Climate change is also threatening reptiles, such as where temperature changes skew the male-to-female ratios of offspring within species. “There are some species for which climate change is already a [clearly discernible] threat,” explains Young,”such as inhabitants of islands that are threatened by rising sea levels.” Overall, however, climate change impacts are difficult to assess because they occur over a long period of time.
The study indicates that threatened reptiles are concentrated in Southeast Asia, West Africa, northern Madagascar, the northern Andes region and the Caribbean; as well as the Kalahari, Karoo and Sahara deserts; northern Eurasia; and the Rocky Mountains and northern North America. It found that 30% of reptiles living in forested areas are at risk of extinction compared to 14% of those living in arid habitats.

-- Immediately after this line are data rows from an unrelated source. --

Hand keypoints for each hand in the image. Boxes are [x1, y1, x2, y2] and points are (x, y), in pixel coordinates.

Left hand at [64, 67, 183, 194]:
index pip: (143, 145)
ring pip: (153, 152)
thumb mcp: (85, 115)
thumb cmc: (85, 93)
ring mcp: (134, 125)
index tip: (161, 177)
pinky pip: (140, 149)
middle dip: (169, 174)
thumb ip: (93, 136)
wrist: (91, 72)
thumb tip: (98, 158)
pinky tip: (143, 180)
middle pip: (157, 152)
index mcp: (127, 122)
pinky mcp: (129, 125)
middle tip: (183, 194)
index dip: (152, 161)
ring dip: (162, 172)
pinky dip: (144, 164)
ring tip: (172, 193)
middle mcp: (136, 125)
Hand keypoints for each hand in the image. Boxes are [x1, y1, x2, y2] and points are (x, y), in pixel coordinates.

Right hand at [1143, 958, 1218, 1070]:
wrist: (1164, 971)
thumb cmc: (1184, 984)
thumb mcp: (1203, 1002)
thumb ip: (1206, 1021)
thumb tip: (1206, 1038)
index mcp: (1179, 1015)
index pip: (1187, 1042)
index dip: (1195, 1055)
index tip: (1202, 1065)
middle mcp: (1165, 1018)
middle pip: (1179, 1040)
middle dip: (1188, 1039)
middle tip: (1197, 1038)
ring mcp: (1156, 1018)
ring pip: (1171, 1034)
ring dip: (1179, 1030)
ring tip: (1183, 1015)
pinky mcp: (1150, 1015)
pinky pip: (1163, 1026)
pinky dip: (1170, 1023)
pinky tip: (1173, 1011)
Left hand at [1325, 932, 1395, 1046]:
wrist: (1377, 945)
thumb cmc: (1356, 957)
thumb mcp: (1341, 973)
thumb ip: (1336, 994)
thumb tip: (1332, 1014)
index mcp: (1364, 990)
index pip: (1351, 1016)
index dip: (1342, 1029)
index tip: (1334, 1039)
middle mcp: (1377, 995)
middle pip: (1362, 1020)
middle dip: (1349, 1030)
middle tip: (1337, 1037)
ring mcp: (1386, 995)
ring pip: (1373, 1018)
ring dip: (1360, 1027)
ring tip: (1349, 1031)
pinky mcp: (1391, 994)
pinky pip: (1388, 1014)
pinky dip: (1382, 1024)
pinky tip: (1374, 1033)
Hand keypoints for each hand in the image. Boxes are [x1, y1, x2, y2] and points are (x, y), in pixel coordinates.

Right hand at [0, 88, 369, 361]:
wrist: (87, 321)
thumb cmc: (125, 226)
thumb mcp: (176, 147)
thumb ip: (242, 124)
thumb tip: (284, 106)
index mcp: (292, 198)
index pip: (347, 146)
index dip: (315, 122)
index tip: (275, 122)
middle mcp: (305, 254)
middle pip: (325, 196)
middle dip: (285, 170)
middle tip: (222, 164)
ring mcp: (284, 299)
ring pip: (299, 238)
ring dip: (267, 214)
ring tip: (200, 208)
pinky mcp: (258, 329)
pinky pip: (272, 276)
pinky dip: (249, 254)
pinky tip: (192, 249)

Within this, researchers found that existing efforts to preserve more popular species of birds and mammals that depend on forest ecosystems have helped to protect reptiles.
“Habitat protection is essential to buffer reptiles, as well as other vertebrates, from threats such as agricultural activities and urban development,” adds Young.
The study authors caution that urgent and targeted conservation measures are still needed to protect some of the most endangered reptile species, such as endemic island lizards that face risk from deforestation and from ‘invasive’ mammals introduced by humans.
Sean T. O’Brien is president of NatureServe. He says that, “reptiles are fascinating creatures and play indispensable roles in ecosystems around the planet.”
“We all benefit from their role in pest control and in serving as food for birds and other animals.”
Among the conservation strategies that are considered most important to prevent the extinction of reptiles, the study emphasizes increasing protected areas on the planet, to prevent further deforestation and soil transformation.
“The hundreds of threatened reptiles currently found entirely outside protected areas underscore the need for important site-specific safeguards,” concludes the Nature study. It also points out the need to mitigate introduced species, saying “introduced mammals on the islands threaten 257 species of reptiles (2.8% of all reptiles), which requires continuous campaigns to eradicate them.”
Another of the study’s lead authors, Miguel Fernández, who is a postdoctoral researcher at the German Center for Integrative Biodiversity Research (iDiv) insists that there must be investment in conservation activities that specifically targets reptiles:
“Our responsibility is to leave future generations with a planet equal to or better than the one we are living on.”